Answer the following from the text on viewer comments and presentation ideas:
(a) Which YouTube account did the 14-year-old viewer have to search to find the Brave New Worlds videos?
(b) How far into the videos did the 26-year-old graduate student say he lost patience?
(c) Under "Ad Fontes," which two formats are compared as an example of how the project was first imagined versus how it turned out?

### TEXT PROVIDED
::::::
6. Finally deciding to go entirely to videos, curriculum, working as groups and giving group days

Throughout: became more personal, more collaborative, more pedagogical, shifted to more creative and less rigid, more accessible, less school-regulated. 

Viewer Comments and Presentation Ideas

A 14 year old, homeschooled, computer-savvy male: When I asked him to do it, he said that he usually didn't like "super-annotated" videos on youtube, but when he heard it was in place of class he was all ears. He had to find the Brave New Worlds by searching the youtube account (eRenaissance2) <hard to find>.  He thought it was funny and kinda silly. He said he "failed miserably" at the quiz, so he just clicked through all the answers until he found the right one. He wanted to keep going after the first (cannibals) adventure because he thought it was hilarious, so he went on to the Winthrop/America challenge. He said he guessed right on those quiz questions. He didn't understand Blazing World at all because he'd never even heard of it.
"Everything was laid out pretty well... it was fun... way better than sitting in a classroom..." It sounds like the narrative really helped him understand what was going on.

A 26 year old, BYU grad student, barely ever gets online: "I lost patience with the thing about two minutes in. It was funny, though. It's just not my learning style I guess." I think he would've enjoyed the Ad Fontes videos more than the Brave New World or Typographia ones. It's great that we have different levels of engagement, though!

My mom needed extensive coaching to find the beginning of the video chains, but then she thought they were hilarious. She needed help figuring out how you would use the curriculum in a home school course, too. We assume some level of Renaissance awareness (basics: when/where are we talking about? what are the themes?) that many readers and even educators may not have. The intro video (map video) should probably address those things (my fault!!).

Humanism:
Our project involved evolution and a focus on the creative (instead of dogmatic) learning experience. Each person was encouraged to work on the problem individually, and we got about 100 variations of the Renaissance (i.e. your letter greatly pleased me) in video, text, essay, collaborative essay, intro, tweethis, the Tempest, wiki, blog, etc!!
If we aren't talking about the experience of the project in another group, I think it would be a great point in Humanism (I liked what Jerrick said, though, about the grade experience for Plough Boys, and the evolution of the project like Julie Ann was talking about).

Sunday, April 14, 2013

Presentation Ideas


Ideas on presentation:

Ad Fontes:
  • Since this is the “back to the sources” group, is it possible to discuss our original thoughts on what the project would look like in comparison to how it actually turned out? (eBook vs. youtube channel, or even individual thoughts when first signing up for the class in comparison to final thoughts now that the class is over)
  • How to incorporate the sources into our video, whether by a separate video with just quotes, a link to the actual text, or a summary of the text.
  • How did we incorporate current teaching ideas (the source) into our revolutionary youTeach idea?
::::::
### ITEMS
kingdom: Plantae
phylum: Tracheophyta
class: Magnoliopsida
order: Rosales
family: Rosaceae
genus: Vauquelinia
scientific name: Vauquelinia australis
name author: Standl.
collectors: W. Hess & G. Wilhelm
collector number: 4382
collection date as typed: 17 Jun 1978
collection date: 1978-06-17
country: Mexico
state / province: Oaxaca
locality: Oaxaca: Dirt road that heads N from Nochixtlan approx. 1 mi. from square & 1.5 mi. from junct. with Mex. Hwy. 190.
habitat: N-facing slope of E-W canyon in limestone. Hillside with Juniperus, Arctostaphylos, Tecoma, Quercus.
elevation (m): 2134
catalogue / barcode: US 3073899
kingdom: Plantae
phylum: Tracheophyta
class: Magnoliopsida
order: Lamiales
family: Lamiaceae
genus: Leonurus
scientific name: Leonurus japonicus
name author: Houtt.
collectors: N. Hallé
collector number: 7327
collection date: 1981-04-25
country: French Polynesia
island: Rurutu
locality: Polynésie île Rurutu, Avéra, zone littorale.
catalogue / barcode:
::::::
### OUTPUT
(a) eRenaissance2
(b) About two minutes in
(c) An eBook and a YouTube channel